Approval of this revision of the generic information collection will allow DGMQ continue to collect in an expedited manner information about the knowledge, attitudes, and behaviors of key audiences (such as refugees, immigrants, migrants, international travelers, travel industry partners, healthcare providers, non-profit agencies, customs brokers and forwarders, schools, state and local health departments) to help improve and inform these activities during both routine and emergency public health events. This generic OMB clearance will help DGMQ continue to refine these efforts in a timely manner, and will be especially valuable for communication activities that must occur quickly in response to public health emergencies.
DGMQ staff will use a variety of data collection methods for this proposed project: Interviews, focus groups, surveys, and pre/post-tests. Depending on the research questions and audiences involved, data may be gathered in-person, by telephone, online, or using some combination of these formats. Data may be collected in quantitative and/or qualitative forms. Numerous audience variables will be assessed under the auspices of this generic OMB clearance. These include, but are not limited to, knowledge, attitudes, beliefs, behavioral intentions, practices, behaviors, skills, self-efficacy, and information needs and sources. Insights gained from evaluation research will assist in the development, refinement, implementation, and demonstration of outcomes and impact of communication, education, and training activities.
DGMQ estimates that 17,500 respondents and 7,982 hours of burden will be involved in evaluation research activities each year.
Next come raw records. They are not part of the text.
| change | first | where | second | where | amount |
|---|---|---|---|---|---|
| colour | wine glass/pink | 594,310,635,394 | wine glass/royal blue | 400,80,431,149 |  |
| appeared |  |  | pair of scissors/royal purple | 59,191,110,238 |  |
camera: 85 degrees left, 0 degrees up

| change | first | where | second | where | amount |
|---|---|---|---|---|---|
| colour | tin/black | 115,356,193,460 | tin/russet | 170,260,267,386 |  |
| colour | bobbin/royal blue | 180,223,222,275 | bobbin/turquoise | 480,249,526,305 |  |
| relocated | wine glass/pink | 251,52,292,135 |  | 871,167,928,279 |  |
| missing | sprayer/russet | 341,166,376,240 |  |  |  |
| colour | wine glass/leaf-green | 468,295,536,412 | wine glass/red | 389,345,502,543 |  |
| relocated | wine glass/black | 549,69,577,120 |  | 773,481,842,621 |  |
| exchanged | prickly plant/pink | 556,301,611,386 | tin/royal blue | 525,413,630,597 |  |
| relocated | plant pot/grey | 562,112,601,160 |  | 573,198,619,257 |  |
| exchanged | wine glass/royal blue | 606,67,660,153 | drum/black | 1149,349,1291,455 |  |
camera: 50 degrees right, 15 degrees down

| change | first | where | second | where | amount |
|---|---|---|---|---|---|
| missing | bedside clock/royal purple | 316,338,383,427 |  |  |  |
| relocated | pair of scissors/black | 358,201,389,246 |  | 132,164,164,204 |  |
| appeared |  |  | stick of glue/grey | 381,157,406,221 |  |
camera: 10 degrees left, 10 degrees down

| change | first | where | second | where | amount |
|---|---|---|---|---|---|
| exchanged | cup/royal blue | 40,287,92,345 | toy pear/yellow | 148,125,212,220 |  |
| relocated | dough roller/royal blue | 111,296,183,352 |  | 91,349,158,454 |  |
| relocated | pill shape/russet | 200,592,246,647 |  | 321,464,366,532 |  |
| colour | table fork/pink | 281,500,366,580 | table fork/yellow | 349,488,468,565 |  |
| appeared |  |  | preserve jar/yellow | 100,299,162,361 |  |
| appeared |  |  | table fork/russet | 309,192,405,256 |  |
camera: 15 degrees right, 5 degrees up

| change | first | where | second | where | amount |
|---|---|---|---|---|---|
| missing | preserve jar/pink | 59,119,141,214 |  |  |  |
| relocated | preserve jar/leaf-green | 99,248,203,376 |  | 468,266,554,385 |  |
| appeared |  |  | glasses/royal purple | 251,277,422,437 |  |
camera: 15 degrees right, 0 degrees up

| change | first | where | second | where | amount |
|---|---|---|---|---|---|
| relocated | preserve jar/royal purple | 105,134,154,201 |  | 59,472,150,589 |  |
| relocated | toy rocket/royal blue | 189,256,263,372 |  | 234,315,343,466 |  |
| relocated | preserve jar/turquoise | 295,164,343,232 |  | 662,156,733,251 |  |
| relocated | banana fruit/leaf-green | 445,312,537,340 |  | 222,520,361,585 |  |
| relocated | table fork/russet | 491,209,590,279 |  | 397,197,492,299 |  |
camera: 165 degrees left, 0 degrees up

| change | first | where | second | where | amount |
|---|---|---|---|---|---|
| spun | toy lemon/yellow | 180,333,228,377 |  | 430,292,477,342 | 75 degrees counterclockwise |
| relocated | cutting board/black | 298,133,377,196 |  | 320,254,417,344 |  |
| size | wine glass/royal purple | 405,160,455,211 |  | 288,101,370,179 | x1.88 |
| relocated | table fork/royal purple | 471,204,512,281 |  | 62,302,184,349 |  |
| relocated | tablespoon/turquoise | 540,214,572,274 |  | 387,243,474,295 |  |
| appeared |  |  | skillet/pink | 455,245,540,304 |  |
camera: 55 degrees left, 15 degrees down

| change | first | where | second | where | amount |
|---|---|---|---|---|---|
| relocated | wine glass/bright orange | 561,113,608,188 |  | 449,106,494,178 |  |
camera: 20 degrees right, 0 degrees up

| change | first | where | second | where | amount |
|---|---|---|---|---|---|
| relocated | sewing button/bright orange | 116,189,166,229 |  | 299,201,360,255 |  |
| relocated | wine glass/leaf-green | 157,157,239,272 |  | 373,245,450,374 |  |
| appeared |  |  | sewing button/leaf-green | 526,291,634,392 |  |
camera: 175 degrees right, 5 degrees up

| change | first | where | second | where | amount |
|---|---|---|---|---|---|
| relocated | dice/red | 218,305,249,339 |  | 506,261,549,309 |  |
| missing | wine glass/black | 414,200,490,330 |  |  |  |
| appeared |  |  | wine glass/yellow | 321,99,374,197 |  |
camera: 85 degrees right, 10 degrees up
The information being collected will not impose a cost burden on the respondents beyond that associated with their time to provide the required data.
|Type of respondents||Form name||Number of respondents||Number of responses per respondent||Average burden per response (in hours)||Total burden (in hours)|
|General Public||Focus Groups Screening form||1,050||1||10/60||175|
|Healthcare Professionals||Focus Groups Screening form||450||1||10/60||75|
|General Public||Focus Groups||525||1||90/60||788|
|Healthcare Professionals||Focus Groups||225||1||90/60||338|
|General Public||Interview Screening Form||700||1||10/60||117|
|Healthcare Professionals||Interview Screening Form||300||1||10/60||50|
|Healthcare Professionals Interviews||Interviews||150||1||1||150|
|General Public||Survey Screening Forms||5,250||1||10/60||875|
|Start Printed Page 75157|
|Healthcare Professionals||Survey Screening Forms||2,250||1||10/60||375|
|General Public||Pre/Post Tests||1,750||1||45/60||1,313|
|Healthcare Professionals||Pre/Post Tests||750||1||45/60||563|
Leroy A. Richardson,
Chief, Information Collection Review Office, Office of Scientific Integrity, Office of the Associate Director for Science, Office of the Director, Centers for Disease Control and Prevention.